WORK REQUIRED: Write out the lines of the items that follow as a numbered list, from the first line through the line containing "Goto City, Nagasaki", inclusive, and skip any blank lines.
BEGIN
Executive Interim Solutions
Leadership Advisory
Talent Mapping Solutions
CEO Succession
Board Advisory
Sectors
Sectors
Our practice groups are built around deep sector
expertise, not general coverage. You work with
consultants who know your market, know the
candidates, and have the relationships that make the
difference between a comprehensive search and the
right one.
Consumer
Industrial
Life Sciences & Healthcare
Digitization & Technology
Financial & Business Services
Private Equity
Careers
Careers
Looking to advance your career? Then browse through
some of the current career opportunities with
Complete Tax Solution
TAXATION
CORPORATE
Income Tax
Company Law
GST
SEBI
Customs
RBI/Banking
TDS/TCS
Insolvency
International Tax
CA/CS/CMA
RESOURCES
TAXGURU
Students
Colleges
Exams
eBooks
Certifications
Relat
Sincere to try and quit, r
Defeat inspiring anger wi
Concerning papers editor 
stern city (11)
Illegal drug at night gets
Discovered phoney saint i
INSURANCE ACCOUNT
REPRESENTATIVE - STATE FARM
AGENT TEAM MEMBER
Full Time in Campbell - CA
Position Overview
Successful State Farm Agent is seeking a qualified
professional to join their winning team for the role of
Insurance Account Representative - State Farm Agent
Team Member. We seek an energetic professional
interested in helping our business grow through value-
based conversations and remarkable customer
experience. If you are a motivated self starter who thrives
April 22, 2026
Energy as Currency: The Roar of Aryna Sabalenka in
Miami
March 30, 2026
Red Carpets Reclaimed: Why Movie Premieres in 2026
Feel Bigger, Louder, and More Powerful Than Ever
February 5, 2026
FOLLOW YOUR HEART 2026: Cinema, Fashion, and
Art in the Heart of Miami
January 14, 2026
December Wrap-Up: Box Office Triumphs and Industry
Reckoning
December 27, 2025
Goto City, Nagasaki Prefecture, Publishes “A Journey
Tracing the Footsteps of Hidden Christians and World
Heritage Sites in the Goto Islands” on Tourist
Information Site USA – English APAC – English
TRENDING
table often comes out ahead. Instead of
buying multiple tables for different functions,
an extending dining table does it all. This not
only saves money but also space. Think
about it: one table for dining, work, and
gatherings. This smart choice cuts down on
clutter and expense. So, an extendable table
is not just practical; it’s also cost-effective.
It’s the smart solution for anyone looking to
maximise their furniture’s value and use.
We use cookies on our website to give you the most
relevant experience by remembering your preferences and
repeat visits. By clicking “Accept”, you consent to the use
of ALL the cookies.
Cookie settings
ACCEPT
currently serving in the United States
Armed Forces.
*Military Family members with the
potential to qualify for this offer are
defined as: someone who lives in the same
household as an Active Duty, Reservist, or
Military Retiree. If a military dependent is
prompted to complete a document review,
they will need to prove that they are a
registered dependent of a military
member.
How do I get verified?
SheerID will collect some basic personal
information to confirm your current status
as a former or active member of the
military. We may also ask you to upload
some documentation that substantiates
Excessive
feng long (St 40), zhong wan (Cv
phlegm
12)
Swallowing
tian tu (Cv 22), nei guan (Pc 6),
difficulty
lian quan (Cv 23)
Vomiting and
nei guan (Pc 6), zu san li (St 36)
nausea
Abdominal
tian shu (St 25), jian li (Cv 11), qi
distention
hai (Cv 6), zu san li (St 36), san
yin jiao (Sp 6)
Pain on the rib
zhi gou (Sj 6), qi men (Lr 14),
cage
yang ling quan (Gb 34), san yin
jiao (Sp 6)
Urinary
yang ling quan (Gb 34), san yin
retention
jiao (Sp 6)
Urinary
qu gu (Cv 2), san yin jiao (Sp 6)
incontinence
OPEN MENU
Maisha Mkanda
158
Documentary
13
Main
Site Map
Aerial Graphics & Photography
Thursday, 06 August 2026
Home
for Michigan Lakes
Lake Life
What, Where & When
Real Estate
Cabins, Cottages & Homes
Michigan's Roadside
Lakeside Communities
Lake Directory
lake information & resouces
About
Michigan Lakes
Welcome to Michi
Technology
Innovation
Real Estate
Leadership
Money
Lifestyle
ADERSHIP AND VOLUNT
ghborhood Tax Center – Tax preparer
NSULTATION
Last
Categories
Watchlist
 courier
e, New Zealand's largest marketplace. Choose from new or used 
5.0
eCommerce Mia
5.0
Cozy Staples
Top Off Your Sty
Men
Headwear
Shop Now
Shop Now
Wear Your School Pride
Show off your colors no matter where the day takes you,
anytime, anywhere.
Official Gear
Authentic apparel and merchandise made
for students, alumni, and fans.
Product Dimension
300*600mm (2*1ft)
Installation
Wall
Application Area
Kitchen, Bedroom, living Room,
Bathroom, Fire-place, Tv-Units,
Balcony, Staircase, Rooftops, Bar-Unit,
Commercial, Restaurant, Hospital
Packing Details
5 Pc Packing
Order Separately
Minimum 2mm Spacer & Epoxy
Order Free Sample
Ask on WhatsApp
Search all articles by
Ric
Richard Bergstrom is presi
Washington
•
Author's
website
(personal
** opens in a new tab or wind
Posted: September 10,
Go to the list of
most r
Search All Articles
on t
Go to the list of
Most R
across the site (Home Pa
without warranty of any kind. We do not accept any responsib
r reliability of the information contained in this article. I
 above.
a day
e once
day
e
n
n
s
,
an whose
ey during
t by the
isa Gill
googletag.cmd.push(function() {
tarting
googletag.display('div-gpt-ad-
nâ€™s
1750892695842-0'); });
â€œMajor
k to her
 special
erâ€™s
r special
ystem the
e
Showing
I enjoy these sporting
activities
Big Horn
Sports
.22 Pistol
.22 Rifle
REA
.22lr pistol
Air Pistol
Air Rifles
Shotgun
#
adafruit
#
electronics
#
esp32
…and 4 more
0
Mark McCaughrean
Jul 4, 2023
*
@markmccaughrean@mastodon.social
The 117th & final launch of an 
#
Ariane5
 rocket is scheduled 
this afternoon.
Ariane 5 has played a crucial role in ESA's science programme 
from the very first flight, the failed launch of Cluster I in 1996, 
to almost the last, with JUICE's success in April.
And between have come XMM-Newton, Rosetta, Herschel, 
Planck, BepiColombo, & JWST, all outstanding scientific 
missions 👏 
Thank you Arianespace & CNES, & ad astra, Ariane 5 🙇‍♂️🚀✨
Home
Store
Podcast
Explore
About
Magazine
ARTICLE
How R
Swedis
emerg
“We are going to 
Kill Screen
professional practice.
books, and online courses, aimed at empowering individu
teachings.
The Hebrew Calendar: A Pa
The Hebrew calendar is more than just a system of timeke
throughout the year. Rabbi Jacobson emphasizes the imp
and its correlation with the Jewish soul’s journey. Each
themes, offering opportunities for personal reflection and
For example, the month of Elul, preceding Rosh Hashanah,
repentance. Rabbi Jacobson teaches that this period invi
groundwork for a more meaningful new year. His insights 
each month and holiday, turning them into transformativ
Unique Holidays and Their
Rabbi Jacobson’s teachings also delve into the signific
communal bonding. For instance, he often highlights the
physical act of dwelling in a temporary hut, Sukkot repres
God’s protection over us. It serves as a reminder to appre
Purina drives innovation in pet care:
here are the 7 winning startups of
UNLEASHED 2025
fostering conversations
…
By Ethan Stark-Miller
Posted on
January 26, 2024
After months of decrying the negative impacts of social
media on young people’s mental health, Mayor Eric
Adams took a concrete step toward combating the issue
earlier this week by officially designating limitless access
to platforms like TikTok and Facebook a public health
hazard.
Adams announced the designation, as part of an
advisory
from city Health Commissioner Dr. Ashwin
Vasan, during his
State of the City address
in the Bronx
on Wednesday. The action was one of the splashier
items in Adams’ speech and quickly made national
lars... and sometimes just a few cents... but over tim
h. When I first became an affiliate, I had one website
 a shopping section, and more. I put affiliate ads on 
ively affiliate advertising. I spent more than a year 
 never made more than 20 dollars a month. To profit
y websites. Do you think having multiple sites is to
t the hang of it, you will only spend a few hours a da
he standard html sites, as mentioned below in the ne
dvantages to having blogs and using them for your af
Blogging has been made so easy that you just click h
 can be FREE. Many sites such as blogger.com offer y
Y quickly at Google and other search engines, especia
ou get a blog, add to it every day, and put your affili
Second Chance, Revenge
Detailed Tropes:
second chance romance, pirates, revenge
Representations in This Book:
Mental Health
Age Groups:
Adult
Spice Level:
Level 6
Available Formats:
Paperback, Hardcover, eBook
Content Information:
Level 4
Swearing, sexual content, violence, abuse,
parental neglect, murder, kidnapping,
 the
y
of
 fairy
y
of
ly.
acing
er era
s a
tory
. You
END
RESPONSE AREA:
1. Executive Interim Solutions
2. Leadership Advisory
3. Talent Mapping Solutions
4. CEO Succession
5. Board Advisory
6. Sectors
7. Sectors
8. Our practice groups are built around deep sector
9. expertise, not general coverage. You work with
10. consultants who know your market, know the
11. candidates, and have the relationships that make the
12. difference between a comprehensive search and the
13. right one.
14. Consumer
15. Industrial
16. Life Sciences & Healthcare
17. Digitization & Technology
18. Financial & Business Services
19. Private Equity
20. Careers
21. Careers
22. Looking to advance your career? Then browse through
23. some of the current career opportunities with
24. Complete Tax Solution
25. TAXATION
26. CORPORATE
27. Income Tax
28. Company Law
29. GST
30. SEBI
31. Customs
32. RBI/Banking
33. TDS/TCS
34. Insolvency
35. International Tax
36. CA/CS/CMA
37. RESOURCES
38. TAXGURU
39. Students
40. Colleges
41. Exams
42. eBooks
43. Certifications
44. Relat
45. Sincere to try and quit, r
46. Defeat inspiring anger wi
47. Concerning papers editor 
48. stern city (11)
49. Illegal drug at night gets
50. Discovered phoney saint i
51. INSURANCE ACCOUNT
52. REPRESENTATIVE - STATE FARM
53. AGENT TEAM MEMBER
54. Full Time in Campbell - CA
55. Position Overview
56. Successful State Farm Agent is seeking a qualified
57. professional to join their winning team for the role of
58. Insurance Account Representative - State Farm Agent
59. Team Member. We seek an energetic professional
60. interested in helping our business grow through value-
61. based conversations and remarkable customer
62. experience. If you are a motivated self starter who thrives
63. April 22, 2026
64. Energy as Currency: The Roar of Aryna Sabalenka in
65. Miami
66. March 30, 2026
67. Red Carpets Reclaimed: Why Movie Premieres in 2026
68. Feel Bigger, Louder, and More Powerful Than Ever
69. February 5, 2026
70. FOLLOW YOUR HEART 2026: Cinema, Fashion, and
71. Art in the Heart of Miami
72. January 14, 2026
73. December Wrap-Up: Box Office Triumphs and Industry
74. Reckoning
75. December 27, 2025
76. Goto City, Nagasaki Prefecture, Publishes “A Journey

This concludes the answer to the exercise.